Collected data:
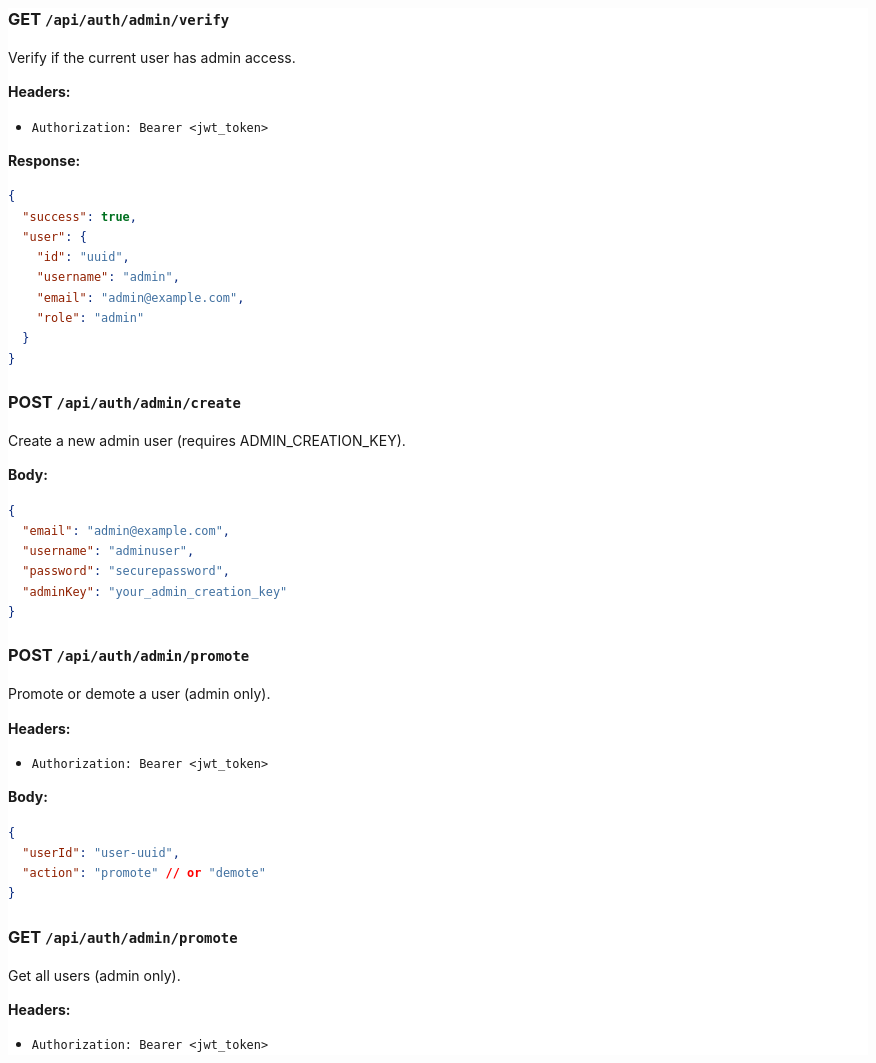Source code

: ### GET `/api/auth/admin/verify`

Verify if the current user has admin access.

**Headers:**
- `Authorization: Bearer <jwt_token>`

**Response:**
```json
{
  "success": true,
  "user": {
    "id": "uuid",
    "username": "admin",
    "email": "admin@example.com",
    "role": "admin"
  }
}
```

### POST `/api/auth/admin/create`

Create a new admin user (requires ADMIN_CREATION_KEY).

**Body:**
```json
{
  "email": "admin@example.com",
  "username": "adminuser",
  "password": "securepassword",
  "adminKey": "your_admin_creation_key"
}
```

### POST `/api/auth/admin/promote`

Promote or demote a user (admin only).

**Headers:**
- `Authorization: Bearer <jwt_token>`

**Body:**
```json
{
  "userId": "user-uuid",
  "action": "promote" // or "demote"
}
```

### GET `/api/auth/admin/promote`

Get all users (admin only).

**Headers:**
- `Authorization: Bearer <jwt_token>`
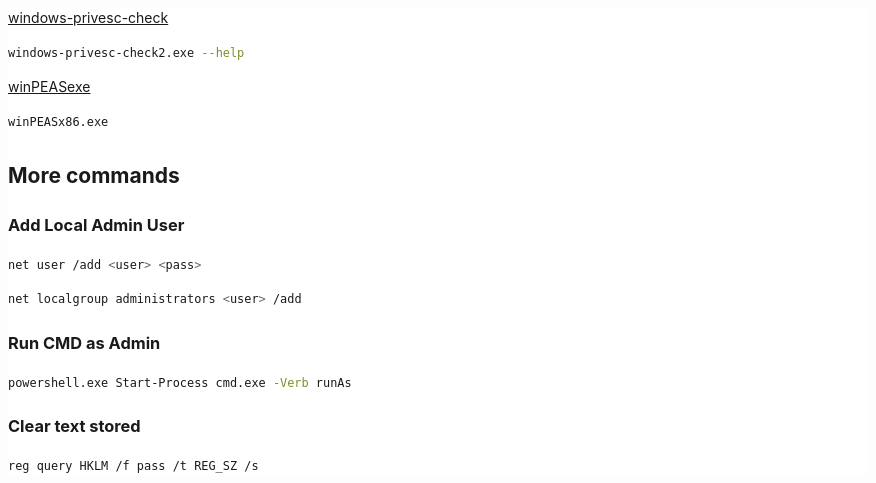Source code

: [windows-privesc-check](https://github.com/pentestmonkey/windows-privesc-check)

``` bash
windows-privesc-check2.exe --help
```

[winPEASexe](https://github.com/carlospolop/privilege-escalation-awesome-scripts-suite/tree/master/winPEAS/winPEASexe/binaries)

``` bash
winPEASx86.exe
```

## More commands

### Add Local Admin User

``` bash
net user /add <user> <pass>
```

``` bash
net localgroup administrators <user> /add
```

### Run CMD as Admin

``` bash
powershell.exe Start-Process cmd.exe -Verb runAs
```

### Clear text stored

``` bash
reg query HKLM /f pass /t REG_SZ /s
```
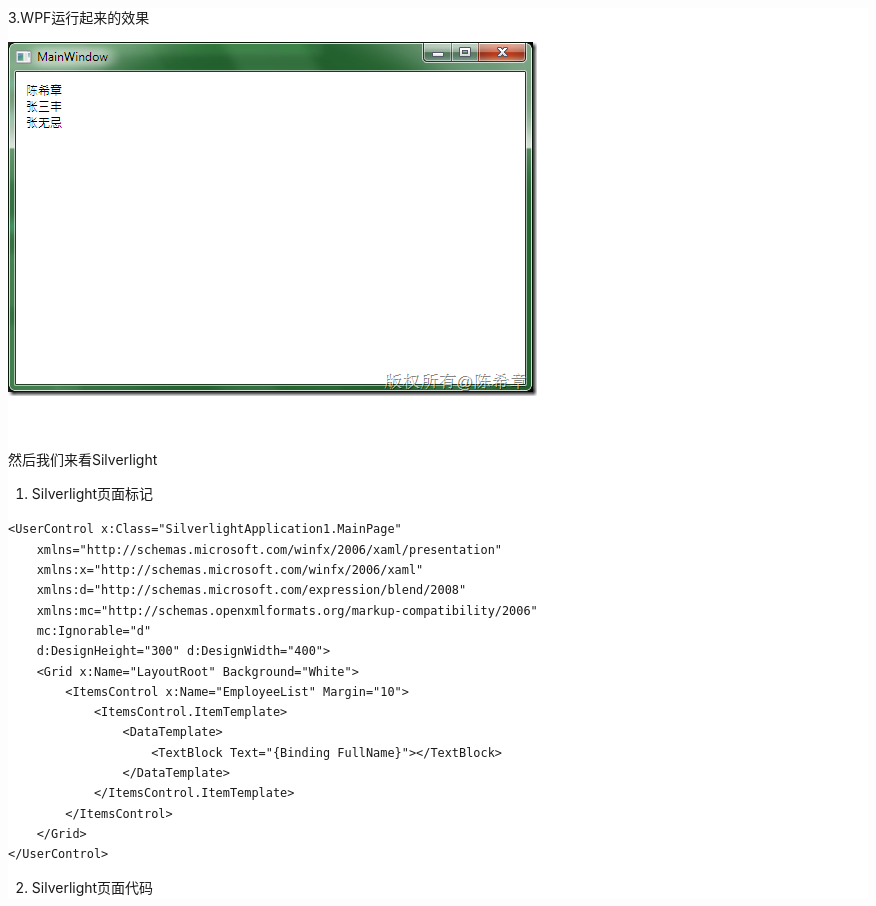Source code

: 
3.WPF运行起来的效果


[![image](./images/1722966-image_thumb.png "image")](http://images.cnblogs.com/cnblogs_com/chenxizhang/WindowsLiveWriter/Silverlight_9DE7/image_2.png) 


 


然后我们来看Silverlight


1. Silverlight页面标记


```
<UserControl x:Class="SilverlightApplication1.MainPage"
    xmlns="http://schemas.microsoft.com/winfx/2006/xaml/presentation"
    xmlns:x="http://schemas.microsoft.com/winfx/2006/xaml"
    xmlns:d="http://schemas.microsoft.com/expression/blend/2008"
    xmlns:mc="http://schemas.openxmlformats.org/markup-compatibility/2006"
    mc:Ignorable="d"
    d:DesignHeight="300" d:DesignWidth="400">
    <Grid x:Name="LayoutRoot" Background="White">
        <ItemsControl x:Name="EmployeeList" Margin="10">
            <ItemsControl.ItemTemplate>
                <DataTemplate>
                    <TextBlock Text="{Binding FullName}"></TextBlock>
                </DataTemplate>
            </ItemsControl.ItemTemplate>
        </ItemsControl>
    </Grid>
</UserControl>

```

2. Silverlight页面代码
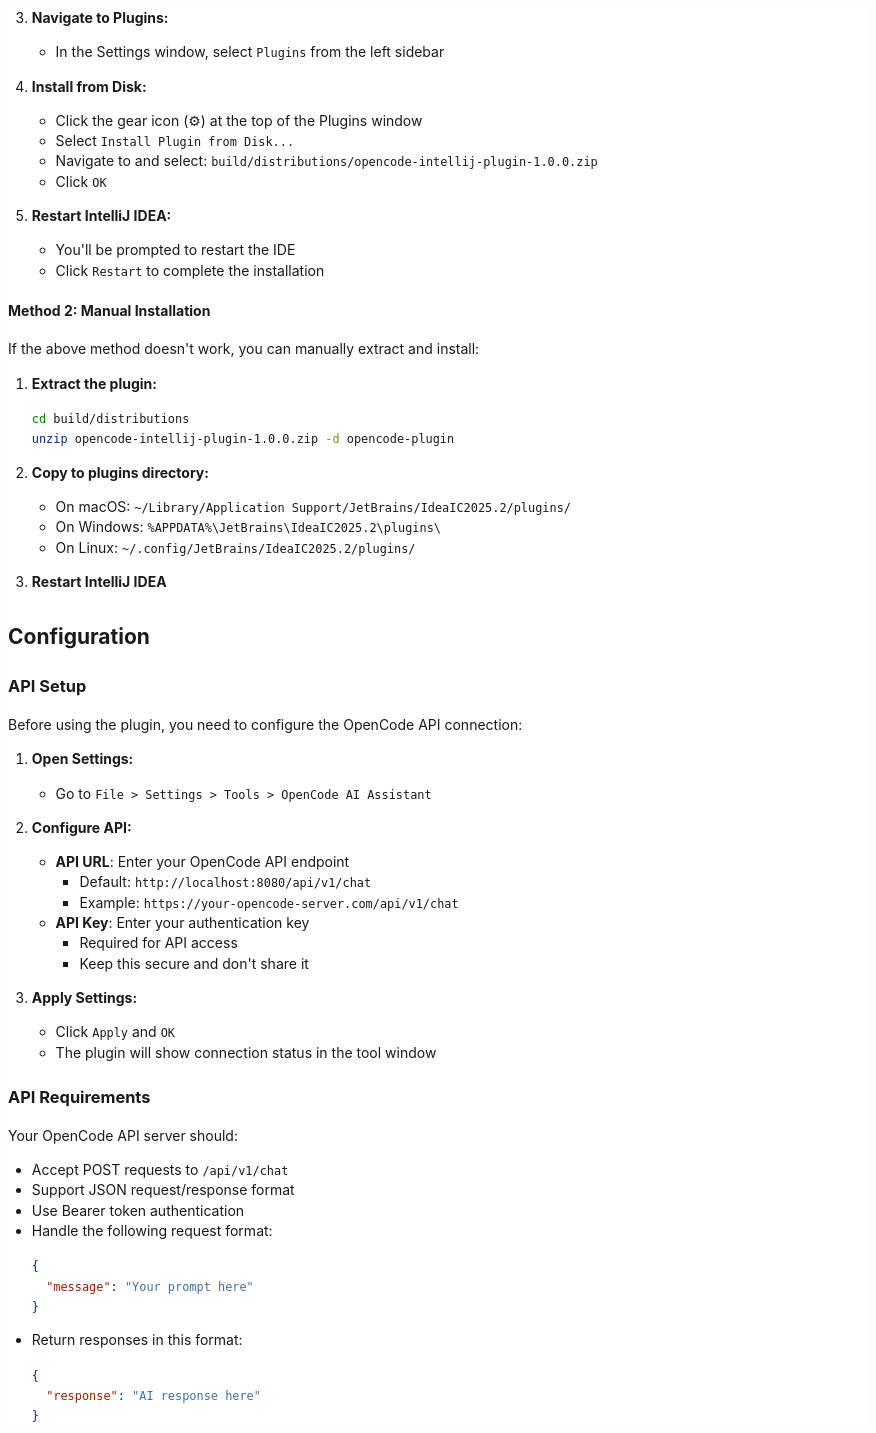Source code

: 3. **Navigate to Plugins:**
   - In the Settings window, select `Plugins` from the left sidebar

4. **Install from Disk:**
   - Click the gear icon (⚙️) at the top of the Plugins window
   - Select `Install Plugin from Disk...`
   - Navigate to and select: `build/distributions/opencode-intellij-plugin-1.0.0.zip`
   - Click `OK`

5. **Restart IntelliJ IDEA:**
   - You'll be prompted to restart the IDE
   - Click `Restart` to complete the installation

#### Method 2: Manual Installation

If the above method doesn't work, you can manually extract and install:

1. **Extract the plugin:**
   ```bash
   cd build/distributions
   unzip opencode-intellij-plugin-1.0.0.zip -d opencode-plugin
   ```

2. **Copy to plugins directory:**
   - On macOS: `~/Library/Application Support/JetBrains/IdeaIC2025.2/plugins/`
   - On Windows: `%APPDATA%\JetBrains\IdeaIC2025.2\plugins\`
   - On Linux: `~/.config/JetBrains/IdeaIC2025.2/plugins/`

3. **Restart IntelliJ IDEA**

## Configuration

### API Setup

Before using the plugin, you need to configure the OpenCode API connection:

1. **Open Settings:**
   - Go to `File > Settings > Tools > OpenCode AI Assistant`

2. **Configure API:**
   - **API URL**: Enter your OpenCode API endpoint
     - Default: `http://localhost:8080/api/v1/chat`
     - Example: `https://your-opencode-server.com/api/v1/chat`
   - **API Key**: Enter your authentication key
     - Required for API access
     - Keep this secure and don't share it

3. **Apply Settings:**
   - Click `Apply` and `OK`
   - The plugin will show connection status in the tool window

### API Requirements

Your OpenCode API server should:
- Accept POST requests to `/api/v1/chat`
- Support JSON request/response format
- Use Bearer token authentication
- Handle the following request format:
  ```json
  {
    "message": "Your prompt here"
  }
  ```
- Return responses in this format:
  ```json
  {
    "response": "AI response here"
  }
  ```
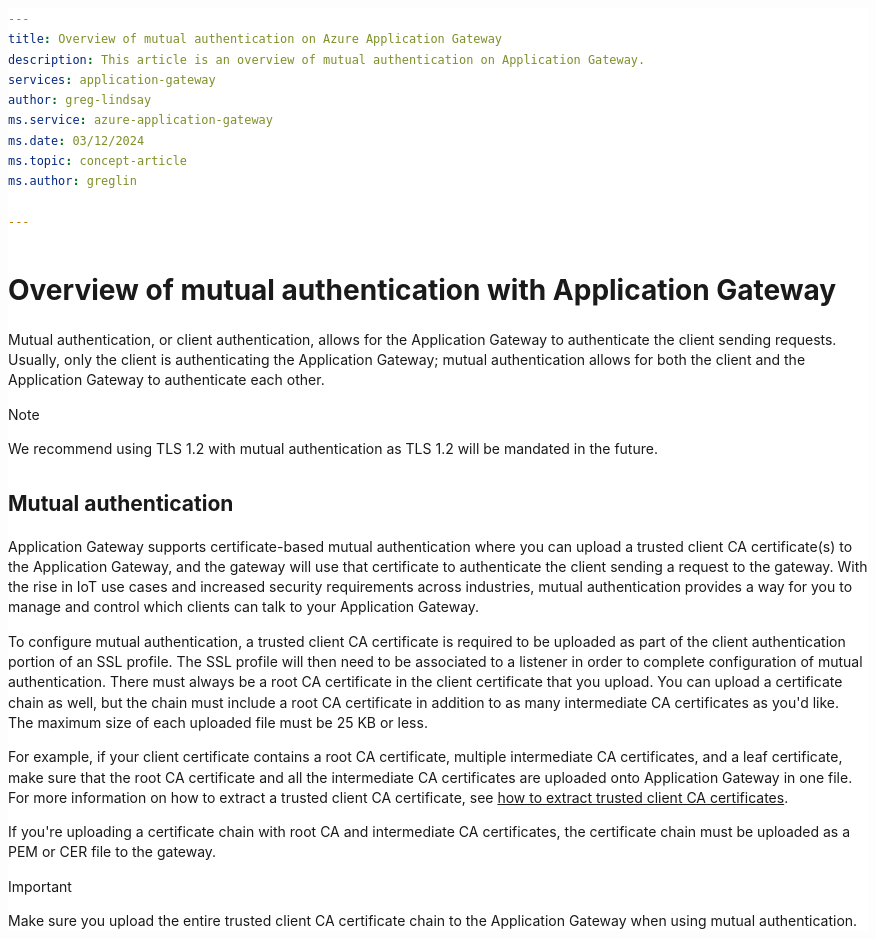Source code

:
 ```yaml
---
title: Overview of mutual authentication on Azure Application Gateway
description: This article is an overview of mutual authentication on Application Gateway.
services: application-gateway
author: greg-lindsay
ms.service: azure-application-gateway
ms.date: 03/12/2024
ms.topic: concept-article
ms.author: greglin

---
```

# Overview of mutual authentication with Application Gateway

Mutual authentication, or client authentication, allows for the Application Gateway to authenticate the client sending requests. Usually, only the client is authenticating the Application Gateway; mutual authentication allows for both the client and the Application Gateway to authenticate each other. 

> [!NOTE]
> We recommend using TLS 1.2 with mutual authentication as TLS 1.2 will be mandated in the future. 

## Mutual authentication

Application Gateway supports certificate-based mutual authentication where you can upload a trusted client CA certificate(s) to the Application Gateway, and the gateway will use that certificate to authenticate the client sending a request to the gateway. With the rise in IoT use cases and increased security requirements across industries, mutual authentication provides a way for you to manage and control which clients can talk to your Application Gateway. 

To configure mutual authentication, a trusted client CA certificate is required to be uploaded as part of the client authentication portion of an SSL profile. The SSL profile will then need to be associated to a listener in order to complete configuration of mutual authentication. There must always be a root CA certificate in the client certificate that you upload. You can upload a certificate chain as well, but the chain must include a root CA certificate in addition to as many intermediate CA certificates as you'd like. The maximum size of each uploaded file must be 25 KB or less.

For example, if your client certificate contains a root CA certificate, multiple intermediate CA certificates, and a leaf certificate, make sure that the root CA certificate and all the intermediate CA certificates are uploaded onto Application Gateway in one file. For more information on how to extract a trusted client CA certificate, see [how to extract trusted client CA certificates](./mutual-authentication-certificate-management.md).

If you're uploading a certificate chain with root CA and intermediate CA certificates, the certificate chain must be uploaded as a PEM or CER file to the gateway.

> [!IMPORTANT]
> Make sure you upload the entire trusted client CA certificate chain to the Application Gateway when using mutual authentication.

YOUR OBJECTIVE:
Your answer should reproduce every line of the data verbatim and include no images.

WRITTEN SOLUTION:
Source code

: ### GET `/api/auth/admin/verify`

Verify if the current user has admin access.

**Headers:**
- `Authorization: Bearer <jwt_token>`

**Response:**
```json
{
  "success": true,
  "user": {
    "id": "uuid",
    "username": "admin",
    "email": "admin@example.com",
    "role": "admin"
  }
}
```

### POST `/api/auth/admin/create`

Create a new admin user (requires ADMIN_CREATION_KEY).

**Body:**
```json
{
  "email": "admin@example.com",
  "username": "adminuser",
  "password": "securepassword",
  "adminKey": "your_admin_creation_key"
}
```

### POST `/api/auth/admin/promote`

Promote or demote a user (admin only).

**Headers:**
- `Authorization: Bearer <jwt_token>`

**Body:**
```json
{
  "userId": "user-uuid",
  "action": "promote" // or "demote"
}
```

### GET `/api/auth/admin/promote`

Get all users (admin only).

**Headers:**
- `Authorization: Bearer <jwt_token>`
Source code

: [windows-privesc-check](https://github.com/pentestmonkey/windows-privesc-check)

``` bash
windows-privesc-check2.exe --help
```

[winPEASexe](https://github.com/carlospolop/privilege-escalation-awesome-scripts-suite/tree/master/winPEAS/winPEASexe/binaries)

``` bash
winPEASx86.exe
```

## More commands

### Add Local Admin User

``` bash
net user /add <user> <pass>
```

``` bash
net localgroup administrators <user> /add
```

### Run CMD as Admin

``` bash
powershell.exe Start-Process cmd.exe -Verb runAs
```

### Clear text stored

``` bash
reg query HKLM /f pass /t REG_SZ /s
```
Source code

: 
3.WPF运行起来的效果


[![image](./images/1722966-image_thumb.png "image")](http://images.cnblogs.com/cnblogs_com/chenxizhang/WindowsLiveWriter/Silverlight_9DE7/image_2.png) 


 


然后我们来看Silverlight


1. Silverlight页面标记


```
<UserControl x:Class="SilverlightApplication1.MainPage"
    xmlns="http://schemas.microsoft.com/winfx/2006/xaml/presentation"
    xmlns:x="http://schemas.microsoft.com/winfx/2006/xaml"
    xmlns:d="http://schemas.microsoft.com/expression/blend/2008"
    xmlns:mc="http://schemas.openxmlformats.org/markup-compatibility/2006"
    mc:Ignorable="d"
    d:DesignHeight="300" d:DesignWidth="400">
    <Grid x:Name="LayoutRoot" Background="White">
        <ItemsControl x:Name="EmployeeList" Margin="10">
            <ItemsControl.ItemTemplate>
                <DataTemplate>
                    <TextBlock Text="{Binding FullName}"></TextBlock>
                </DataTemplate>
            </ItemsControl.ItemTemplate>
        </ItemsControl>
    </Grid>
</UserControl>

```

2. Silverlight页面代码
Source code

: 3. **Navigate to Plugins:**
   - In the Settings window, select `Plugins` from the left sidebar

4. **Install from Disk:**
   - Click the gear icon (⚙️) at the top of the Plugins window
   - Select `Install Plugin from Disk...`
   - Navigate to and select: `build/distributions/opencode-intellij-plugin-1.0.0.zip`
   - Click `OK`

5. **Restart IntelliJ IDEA:**
   - You'll be prompted to restart the IDE
   - Click `Restart` to complete the installation

#### Method 2: Manual Installation

If the above method doesn't work, you can manually extract and install:

1. **Extract the plugin:**
   ```bash
   cd build/distributions
   unzip opencode-intellij-plugin-1.0.0.zip -d opencode-plugin
   ```

2. **Copy to plugins directory:**
   - On macOS: `~/Library/Application Support/JetBrains/IdeaIC2025.2/plugins/`
   - On Windows: `%APPDATA%\JetBrains\IdeaIC2025.2\plugins\`
   - On Linux: `~/.config/JetBrains/IdeaIC2025.2/plugins/`

3. **Restart IntelliJ IDEA**

## Configuration

### API Setup

Before using the plugin, you need to configure the OpenCode API connection:

1. **Open Settings:**
   - Go to `File > Settings > Tools > OpenCode AI Assistant`

2. **Configure API:**
   - **API URL**: Enter your OpenCode API endpoint
     - Default: `http://localhost:8080/api/v1/chat`
     - Example: `https://your-opencode-server.com/api/v1/chat`
   - **API Key**: Enter your authentication key
     - Required for API access
     - Keep this secure and don't share it

3. **Apply Settings:**
   - Click `Apply` and `OK`
   - The plugin will show connection status in the tool window

### API Requirements

Your OpenCode API server should:
- Accept POST requests to `/api/v1/chat`
- Support JSON request/response format
- Use Bearer token authentication
- Handle the following request format:
  ```json
  {
    "message": "Your prompt here"
  }
  ```
- Return responses in this format:
  ```json
  {
    "response": "AI response here"
  }
  ```
Source code

:
 ```yaml
---
title: Overview of mutual authentication on Azure Application Gateway
description: This article is an overview of mutual authentication on Application Gateway.
services: application-gateway
author: greg-lindsay
ms.service: azure-application-gateway
ms.date: 03/12/2024
ms.topic: concept-article
ms.author: greglin

---
```

# Overview of mutual authentication with Application Gateway

Mutual authentication, or client authentication, allows for the Application Gateway to authenticate the client sending requests. Usually, only the client is authenticating the Application Gateway; mutual authentication allows for both the client and the Application Gateway to authenticate each other. 

> [!NOTE]
> We recommend using TLS 1.2 with mutual authentication as TLS 1.2 will be mandated in the future. 

## Mutual authentication

Application Gateway supports certificate-based mutual authentication where you can upload a trusted client CA certificate(s) to the Application Gateway, and the gateway will use that certificate to authenticate the client sending a request to the gateway. With the rise in IoT use cases and increased security requirements across industries, mutual authentication provides a way for you to manage and control which clients can talk to your Application Gateway. 

To configure mutual authentication, a trusted client CA certificate is required to be uploaded as part of the client authentication portion of an SSL profile. The SSL profile will then need to be associated to a listener in order to complete configuration of mutual authentication. There must always be a root CA certificate in the client certificate that you upload. You can upload a certificate chain as well, but the chain must include a root CA certificate in addition to as many intermediate CA certificates as you'd like. The maximum size of each uploaded file must be 25 KB or less.

For example, if your client certificate contains a root CA certificate, multiple intermediate CA certificates, and a leaf certificate, make sure that the root CA certificate and all the intermediate CA certificates are uploaded onto Application Gateway in one file. For more information on how to extract a trusted client CA certificate, see [how to extract trusted client CA certificates](./mutual-authentication-certificate-management.md).

If you're uploading a certificate chain with root CA and intermediate CA certificates, the certificate chain must be uploaded as a PEM or CER file to the gateway.

> [!IMPORTANT]
> Make sure you upload the entire trusted client CA certificate chain to the Application Gateway when using mutual authentication.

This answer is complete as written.